■ **Extracted text**
By Susan Hindman
When Robin Westmiller’s 80-year-old father suffered a stroke in 2002, causing his health to deteriorate, it attracted the attention of a distant cousin in another state. Over her mother’s protests, her father traveled to the cousin’s home in March 2004, and within three weeks, the cousin had taken control of his life, refusing to let him talk to his family and convincing him to file for divorce and revoke his wife’s power of attorney. When Westmiller was finally able to stop the takeover four months later—by going to court and getting him a temporary emergency guardian—she thought she had taken a step toward getting her father back to his own family. But she had actually created a new roadblock, this one cemented in place by the legal system.
The guardian, she said, “changed (her dad’s) name, moved him without telling us, denied him access to a telephone, and no one in the facility or the hospital was told that he had a wife, a daughter, or grandchildren. Once they got hold of him, they drained nearly his entire life savings.” When he passed away on June 23, 2007, “there was no life insurance, no stock portfolios, or any other assets,” leaving her 83-year-old mother nearly destitute.
Westmiller, a recent law school graduate, wrote a book about her experience, and started a Web site—the National Association to Stop Guardian Abuse (NASGA) in 2004—then left it to form Advocates for National Guardianship Ethics and Reform (ANGER) in 2008. Both sites detail other horror stories through postings of victims and of published newspaper and magazine articles recounting the stories of others.
Guardians have been accused of draining their elderly wards’ life savings, charging exorbitant fees for small tasks, selling homes without permission, throwing away personal belongings and mementos, not paying bills, cashing and pocketing Social Security checks, and making unilateral decisions about where their wards can live and whom they can see. They have even placed them in nursing homes against their will, blocked contact with loved ones, and kept them overmedicated. As their life savings are redirected toward the guardians and lawyers and dwindle to nothing, seniors are forced to go on Medicaid, leading people close to the issue to call it a form of Medicaid fraud.
Annie McKenna, media liaison with NASGA and embroiled in her own guardianship battle, says that "abusive guardians have a standard operating procedure: Isolate. Medicate. Take the estate.”
How pervasive is this problem? “We’re saying it’s an epidemic,” says Terri Abelar, founder of Aging Solutions, a California eldercare management consulting firm.

■ **Description of the task**
Pick up the article on guardian abuse after its last sentence and keep writing it. The records that come next are not needed.

[Collection entries]

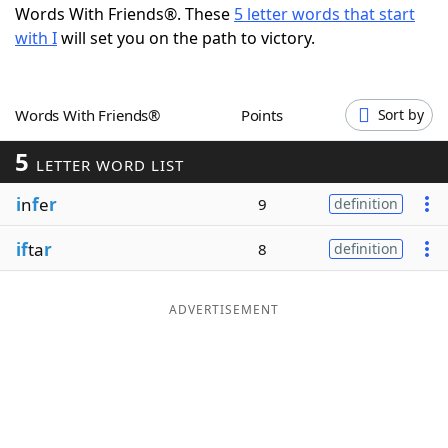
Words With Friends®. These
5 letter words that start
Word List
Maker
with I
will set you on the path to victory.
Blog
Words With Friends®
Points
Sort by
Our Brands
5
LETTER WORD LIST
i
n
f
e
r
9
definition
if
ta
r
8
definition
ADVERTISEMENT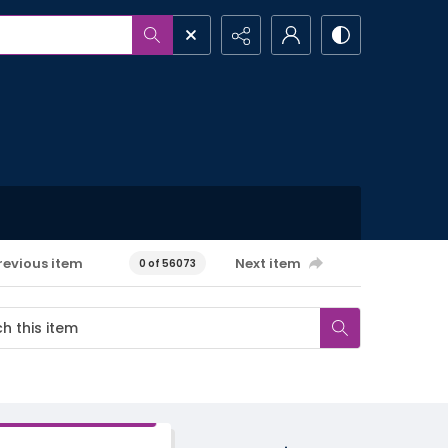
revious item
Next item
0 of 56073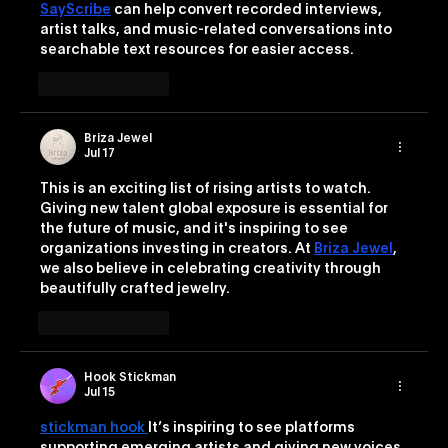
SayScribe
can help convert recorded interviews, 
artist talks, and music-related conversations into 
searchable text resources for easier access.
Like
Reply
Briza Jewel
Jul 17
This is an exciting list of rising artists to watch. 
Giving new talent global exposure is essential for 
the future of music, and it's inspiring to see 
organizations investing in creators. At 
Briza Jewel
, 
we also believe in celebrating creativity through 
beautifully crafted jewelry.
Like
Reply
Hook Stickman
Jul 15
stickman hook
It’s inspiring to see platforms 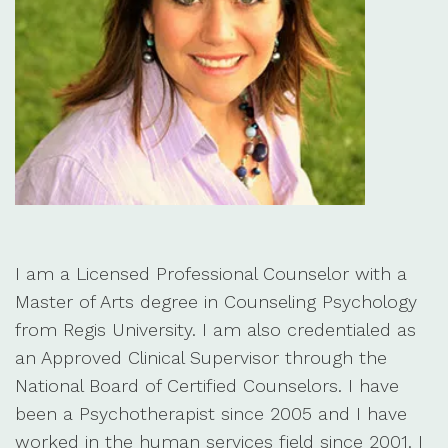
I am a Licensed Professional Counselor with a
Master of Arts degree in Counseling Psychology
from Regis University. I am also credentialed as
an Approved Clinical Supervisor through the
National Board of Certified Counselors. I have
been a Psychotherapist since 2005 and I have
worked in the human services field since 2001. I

---

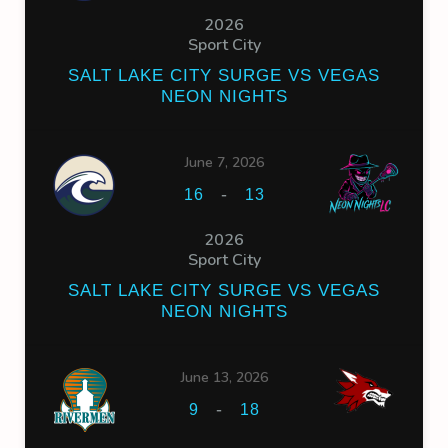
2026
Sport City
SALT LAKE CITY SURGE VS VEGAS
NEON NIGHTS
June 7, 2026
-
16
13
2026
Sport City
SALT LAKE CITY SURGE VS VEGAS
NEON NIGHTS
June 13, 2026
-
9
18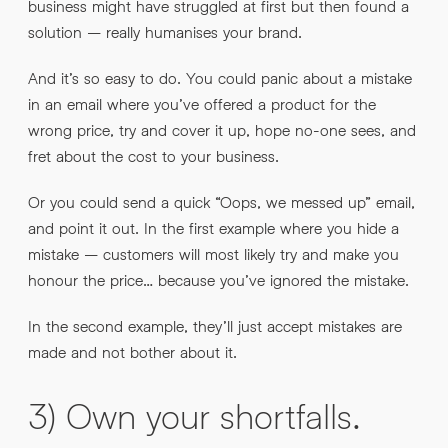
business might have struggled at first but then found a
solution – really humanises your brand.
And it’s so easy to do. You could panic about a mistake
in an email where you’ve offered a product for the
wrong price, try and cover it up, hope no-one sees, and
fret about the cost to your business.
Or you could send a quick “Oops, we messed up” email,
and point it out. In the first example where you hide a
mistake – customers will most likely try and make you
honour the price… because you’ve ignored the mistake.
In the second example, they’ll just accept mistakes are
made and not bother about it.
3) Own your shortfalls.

■ **Response**
Read some of the articles for yourself—in the Boston Globe (2008), Key West: The Newspaper (2008), New Haven Advocate (2007), Palm Beach Post (2007), and Los Angeles Times. AARP wrote about it in 2004, and Money magazine way back in 1989. To watch video reports relating guardianship horror stories, visit Stop Guardian Abuse.org or click The People of the State of California vs. Joseph T. Quattrochi Sr. Fox 5 News, from New York City, also did a story, and The Morning Show with Mike and Juliet (another Fox program broadcast from New York City) did two stories, which you may view here and here.
Elderly victims have ranged from average citizens who spent a lifetime saving for retirement to those who are wealthy and familiar faces. One case involved a well-known retired New York judge who became a victim when his court-appointed guardians paid themselves large fees, confined him to a nursing home for two years without being allowed to receive visitors, and sold off his properties. Judge John L. Phillips Jr., a multimillionaire who suffered from Alzheimer’s disease, was placed under a guardianship program in 2001. By the time the issue was nearing resolution in 2007, he was destitute. He died at age 83 in February 2008.
And if you think the government doesn’t know about this, read the 1987 report by a House subcommittee of the Select Committee on Aging or the 2004 Government Accountability Office (GAO) report on guardianship that followed a yearlong investigation by the Senate Special Committee on Aging, which heard witnesses testify about abuses occurring across the country. What they found, however, was that neither the states nor the federal government has data on the number of elderly people with guardians or the incidences of abuse.
What has happened is the result of an unregulated business pairing with a court system that provides no oversight and government agencies that lack basic statistics.